Citation Campbell K & Jerzemowska M (2017) Contested Takeovers of Family Firms and Socioemotional Wealth: a Case Study. Baltic Journal of Management, 12 (4), pp. 447-463. https://doi.org/10.1108/BJM-12-2016-0277
Abstract Purpose – This paper provides an understanding of the importance of socioemotional wealth to family firms in Poland viewed through the lens of the events surrounding the first hostile takeover bid of the post-communist era on the Warsaw Stock Exchange when the clothing company Vistula & Wólczanka (V&W) made an unsolicited, leveraged bid for the family-controlled jewellery company W. Kruk.
Design/methodology/approach – The 2008 takeover and its aftermath are described in the context of the corporate governance and legal environment in Poland. The case study events demonstrate the connection between firm behavior and socioemotional wealth theory.
Findings –After the acquisition of W. Kruk by V&W, the Kruk family purchased stock in the newly named Vistula Group and gained influence over the supervisory board in concert with a business ally, eventually wresting back control of the company in the style of a Pac-Man ‘defence’. The case study illustrates the importance of socioemotional wealth in family firm takeovers.
Research limitations/implications – The case-study design has limitations for generalizability.

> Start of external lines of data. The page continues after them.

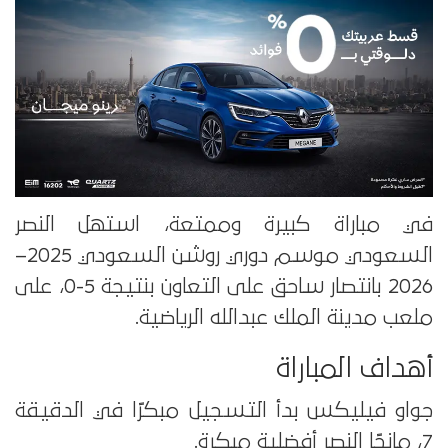
في مباراة كبيرة وممتعة، استهل النصر
السعودي موسم دوري روشن السعودي 2025–
2026 بانتصار ساحق على التعاون بنتيجة 5-0، على
ملعب مدينة الملك عبدالله الرياضية.
أهداف المباراة
جواو فيليكس بدأ التسجيل مبكرًا في الدقيقة
7، مانحًا النصر أفضلية مبكرة.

Nevertheless the research highlights the relevance of socioemotional wealth preservation in understanding the market for control of listed family firms in Poland.
Practical implications – Understanding the reaction by family firms to takeover bids requires recognition that there is a tradeoff between financial and socioemotional wealth considerations, not just financial gains and losses.
Originality/value – The case study demonstrates the importance of socioemotional wealth to family firms and suggests that the balance of power in takeovers on the Polish stock market rests with incumbent management.